Although Herbert’s committee voted on 11 March 1641 to void the return for the Boroughs election and Griffith had lost a great deal of money defending this case as well as that for the county election, it was reported in late March that both sides now regretted pursuing the dispute.
However, there may also have been political reasons for the failure of Herbert’s committee to make timely report of its recommendations. In October 1641, during Parliament’s autumn recess, John Griffith I wrote to John Egerton†, 1st earl of Bridgwater – the president of the now defunct Council in the Marches – blaming Thomas Glynne for the non-appearance of the committee’s report.
My son’s adversary [i.e. Glynne] having had the luck (to say no more of him) of overthrowing the former election for his county at a committee, he hath delayed the desire of getting a report made (that so no order for a new election might be given) out of hope to make on[e] of his forward friends sheriff, he well knowing that without some such help, if he give fair play without surprisal [at a future election], he can hardly carry it in this county by voices.Dodd, ‘Caern. election dispute’, 44.
The earl apparently obliged Griffith in securing the appointment of a sheriff well-disposed to the Cefnamwlch interest, and this may have persuaded Glynne that there was no point in pursuing his claims any further. Herbert’s committee certainly never reported its votes on the county and Boroughs elections, with the result that Griffith II and Thomas retained their seats by default.

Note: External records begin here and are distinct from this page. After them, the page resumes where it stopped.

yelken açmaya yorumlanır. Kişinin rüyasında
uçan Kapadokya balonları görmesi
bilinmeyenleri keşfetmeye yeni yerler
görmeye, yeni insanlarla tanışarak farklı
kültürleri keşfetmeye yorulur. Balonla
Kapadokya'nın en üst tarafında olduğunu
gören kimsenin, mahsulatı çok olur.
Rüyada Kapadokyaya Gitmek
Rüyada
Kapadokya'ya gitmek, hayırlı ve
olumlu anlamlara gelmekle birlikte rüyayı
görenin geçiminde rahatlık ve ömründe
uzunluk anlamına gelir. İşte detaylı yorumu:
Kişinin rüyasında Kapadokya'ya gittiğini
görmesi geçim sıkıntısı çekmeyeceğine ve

John Griffith II was expelled from the House in August 1642 for sexually assaulting Lady Elizabeth Sedley – a widow in her mid-40s.
Assigned a second parliamentary seat under the Instrument of Government of 1653, Caernarvonshire returned John Glynne and Thomas Madrin in the elections to the first protectoral Parliament on 12 July 1654. The returning parties on the election indenture were 12 named freeholders and ‘divers other persons qualified and capable to elect Members’. It was signed by the 12 named freeholders, who included Glynne’s son-in-law and great-nephew of the late Archbishop Williams, Robert Williams* of Conwy and Penrhyn.

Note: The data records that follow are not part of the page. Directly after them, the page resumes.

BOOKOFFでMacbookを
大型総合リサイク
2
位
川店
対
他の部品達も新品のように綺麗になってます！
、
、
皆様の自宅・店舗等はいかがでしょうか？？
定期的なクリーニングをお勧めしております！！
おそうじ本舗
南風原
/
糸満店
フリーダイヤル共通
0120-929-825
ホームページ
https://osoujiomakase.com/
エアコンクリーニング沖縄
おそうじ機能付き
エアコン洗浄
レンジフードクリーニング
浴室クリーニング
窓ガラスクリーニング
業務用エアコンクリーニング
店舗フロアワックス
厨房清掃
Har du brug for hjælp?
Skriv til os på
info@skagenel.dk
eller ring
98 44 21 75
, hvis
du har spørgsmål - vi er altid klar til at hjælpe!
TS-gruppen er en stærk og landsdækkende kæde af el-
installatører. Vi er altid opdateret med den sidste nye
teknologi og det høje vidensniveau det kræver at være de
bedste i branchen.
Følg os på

Glynne and Madrin seemed on course to retain their seats in the elections to the second protectoral Parliament in the summer of 1656, only for an influential group of the county’s gentlemen to decide against Madrin. They assured Glynne of their ‘voices and the interest we have in our friends, which we conceive will prove effectual’, but that ‘in the management thereof, we have gone this time without Mr Madrin, thereby to vindicate ourselves from the imputation of sloth and too much security upon such actings’. In the event that Madrin did not accept their decision, they explained, and attempted ‘to subdue all to his own will and power ... [and] will by your lordship’s means desire admission to be a representative, we presume to inform your lordship that the major part of the county hath not your confidence in him’. This letter was signed by five gentlemen, headed by Glynne’s son-in-law Robert Williams. Although Madrin enjoyed strong support in parts of the Llŷn peninsula, it was apparently not enough to persuade Glynne to stick with him. Instead, he seems to have teamed up with his son-in-law Williams, for on election day the two men were returned apparently unopposed and with the approval of Major-general James Berry* and his leading agent in the county, John Jones I*.
In the elections to Richard Cromwell’s Parliament of 1659, Caernarvonshire was reduced to its traditional one Member, and this seat became the subject of a contest between Madrin and John Glynne’s son and heir, William. In what was evidently a very disorderly election on 5 January – indeed, swords were drawn in the competition for the Boroughs seat that same day – the sheriff returned Glynne.
John Glynne was returned for Caernarvonshire to the 1660 Convention, but a pact between the Wynns of Gwydir and the Griffiths of Cefnamwlch in 1661 sidelined the Glynllifon interest as an electoral force for the remainder of the Restoration period.